The status of Delaney Hall as a hub of sub-surface human erasure is no accident; it is a structural necessity for a system that relies on the calculated invisibility of the incarcerated. If Governor Sherrill truly intended to “lower the temperature,” she would immediately revoke the state-level operational permits and executive funding that facilitate The GEO Group’s presence in Newark. Until she exercises this leverage to dismantle the facility rather than sanitize its surroundings, her state-mandated choreography remains an active participation in the very cruelty she pretends to police.

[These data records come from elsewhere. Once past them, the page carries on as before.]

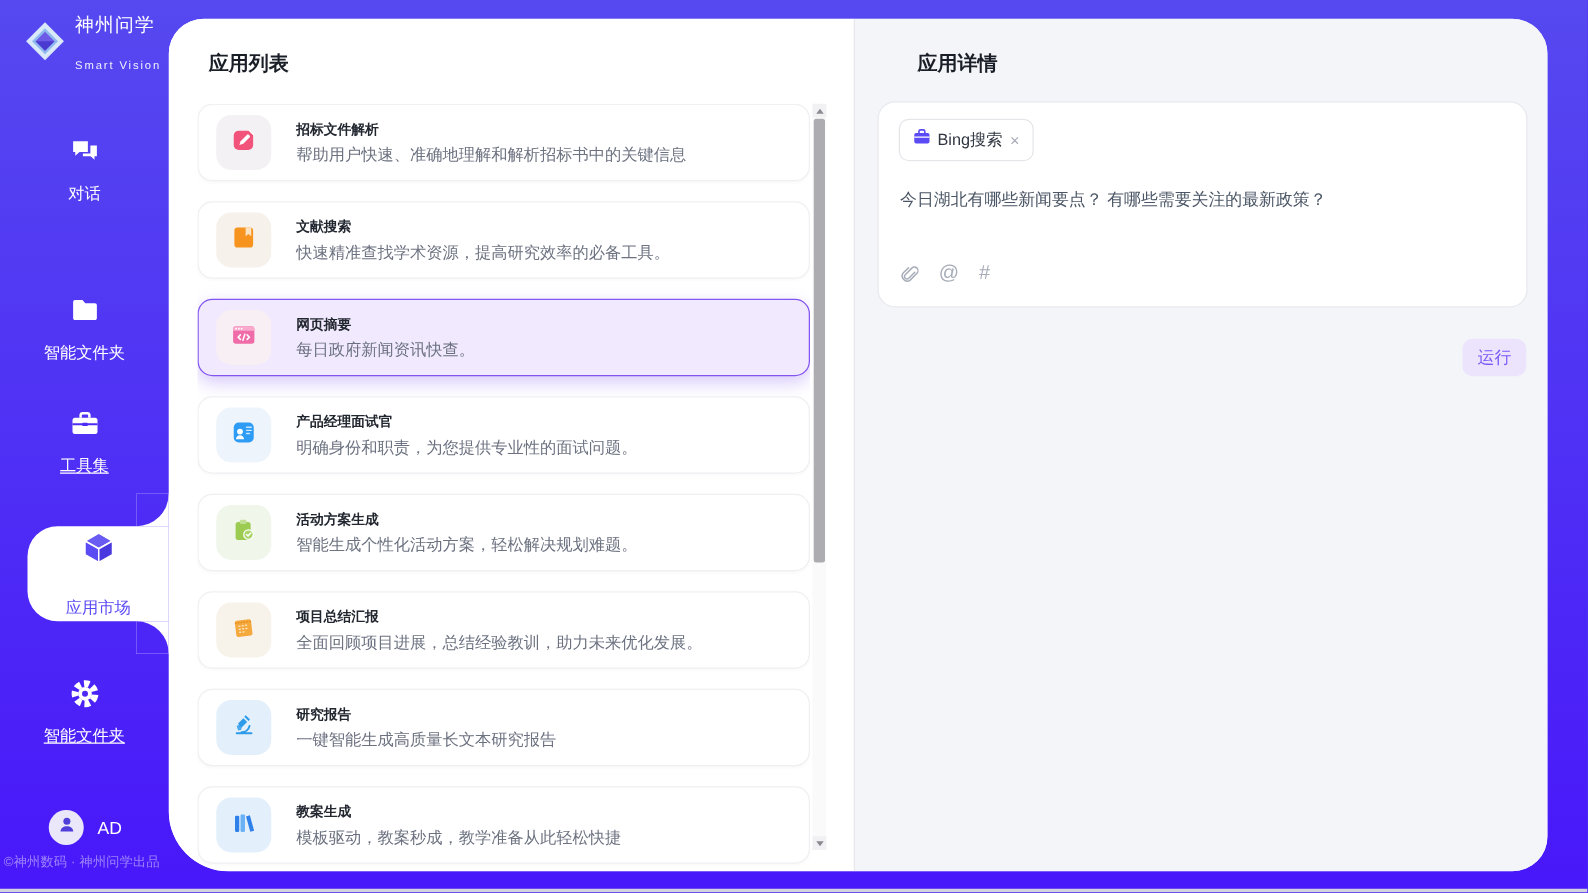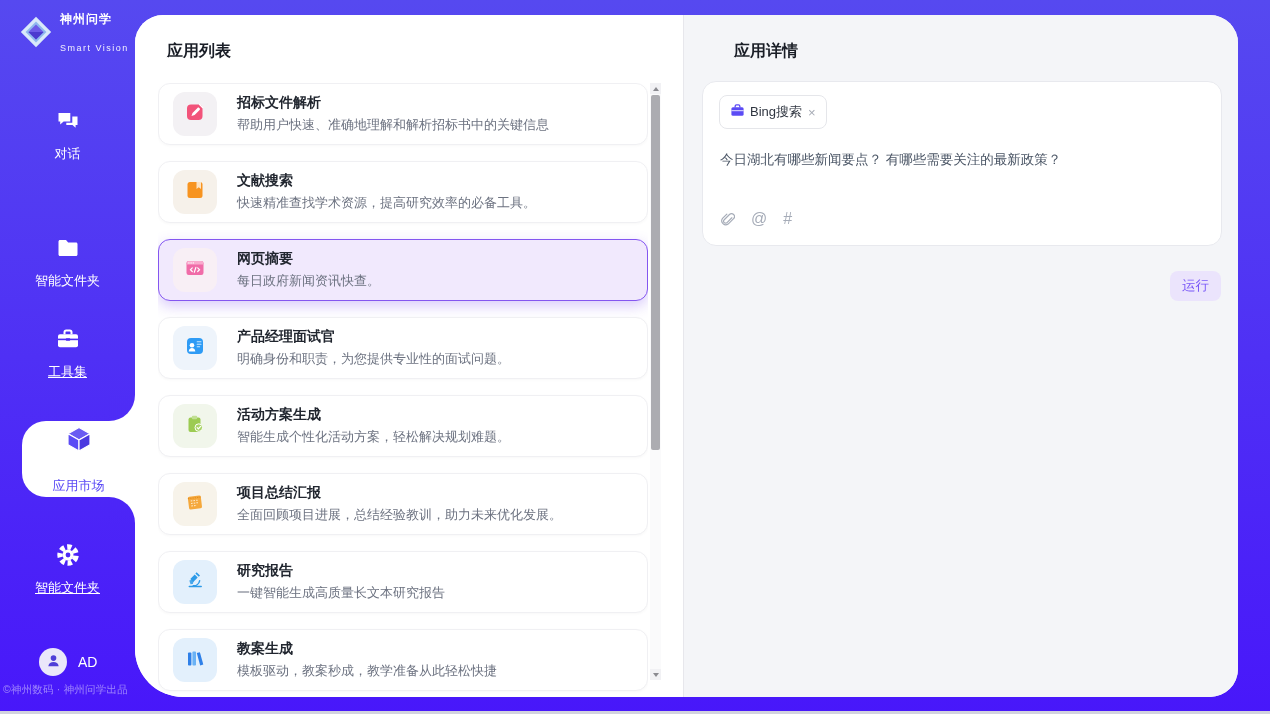--- a/index.html
+++ b/index.html
@@ -9,21 +9,21 @@
     background:#4F32F4;
     background-image:linear-gradient(180deg,#5649F0 0%,#4817FA 100%);
     background-attachment:fixed;
   }
   .window-edge{position:absolute;left:0;right:0;bottom:0;height:3px;background:#D2D3DE;}
 
   
   .sidebar{position:absolute;left:0;top:0;width:135px;height:714px;}
   .logo{position:absolute;left:18px;top:13px;display:flex;align-items:center;gap:6px;}
   .logo-text{display:flex;flex-direction:column;line-height:1.1;}
-  .logo-name{color:#fff;font-size:12px;font-weight:bold;letter-spacing:1px;}
+  .logo-name{color:#fff;font-size:15px;font-weight:normal;letter-spacing:1px;}
   .logo-tagline{color:rgba(255,255,255,.92);font-size:9px;letter-spacing:1.5px;margin-top:18px;}
 
   .nav-item{position:absolute;left:0;width:135px;display:flex;flex-direction:column;align-items:center;gap:7px;color:#fff;cursor:pointer;}
   .nav-label{font-size:13px;}
   .nav-label.u{text-decoration:underline;}
   .nav-item.active{left:22px;width:113px;height:76px;background:#ffffff;border-radius:24px 0 0 24px;justify-content:center;color:#5B4BF5;gap:19px;}
   .nav-item.active .nav-label{color:#5B4BF5;}
   .notch{display:none;}
   .nav-item.active .notch{display:block;position:absolute;right:0;width:26px;height:26px;background:#fff;}
   .notch-top{top:-26px;}
@@ -46,21 +46,21 @@
 
   
   .left-panel{width:548px;background:#FFFFFF;border-right:1px solid #E7E7EC;position:relative;flex:none;}
   .panel-title{font-size:16px;font-weight:bold;color:#1A1E27;}
   .left-panel .panel-title{position:absolute;left:32px;top:26px;}
   .app-list{position:absolute;left:23px;top:68px;width:490px;bottom:0;overflow:hidden;}
   .app-card{height:62px;border:1px solid #F0F0F3;border-radius:12px;margin-bottom:16px;display:flex;align-items:center;padding-left:14px;box-sizing:border-box;background:#fff;box-shadow:0 1px 3px rgba(20,20,43,.03);cursor:pointer;}
   .app-card.selected{background:#F1E9FD;border:1px solid #8456F0;box-shadow:0 5px 14px rgba(120,70,240,.28);}
   .card-icon-box{width:44px;height:44px;border-radius:12px;background:#F2F3F6;display:flex;align-items:center;justify-content:center;margin-right:20px;flex:none;}
   .card-text{display:flex;flex-direction:column;gap:4px;min-width:0;}
-  .card-title{font-size:14px;font-weight:bold;color:#21262F;}
+  .card-title{font-size:11px;font-weight:bold;color:#21262F;}
   .card-desc{font-size:13px;color:#6C7280;white-space:nowrap;}
 
   
   .scrollbar{position:absolute;left:515px;top:68px;width:11px;height:597px;background:#FAFAFB;}
   .scroll-arrow{position:absolute;left:0;width:11px;height:11px;background:#F1F1F4;display:flex;align-items:center;justify-content:center;}
   .scroll-arrow.up{top:0;}
   .scroll-arrow.down{bottom:0;}
   .tri-up{width:0;height:0;border-left:3.5px solid transparent;border-right:3.5px solid transparent;border-bottom:4px solid #8A8A90;}
   .tri-down{width:0;height:0;border-left:3.5px solid transparent;border-right:3.5px solid transparent;border-top:4px solid #8A8A90;}
   .scroll-thumb{position:absolute;left:1px;top:12px;width:9px;height:355px;background:#ACACB1;border-radius:2px;}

Governor Sherrill’s order will not lower the temperature. It will not resolve the structural contradiction of a private prison company profiting from federal detention in the middle of a city that refuses to be quiet about it. The checkpoints will be manned. The barriers will hold the line against the fence. But as Karis Nemik wrote in the Andor manifesto, the frontier of the Rebellion is everywhere. Every time state troopers are ordered to secure a detention center against the people who see what it is, the mask slips a little more.
The arc of the moral universe is long. It bends toward justice, Theodore Parker wrote. But it does not bend by itself. It bends when specific people, in a specific moment, push it. The push at Delaney Hall continues.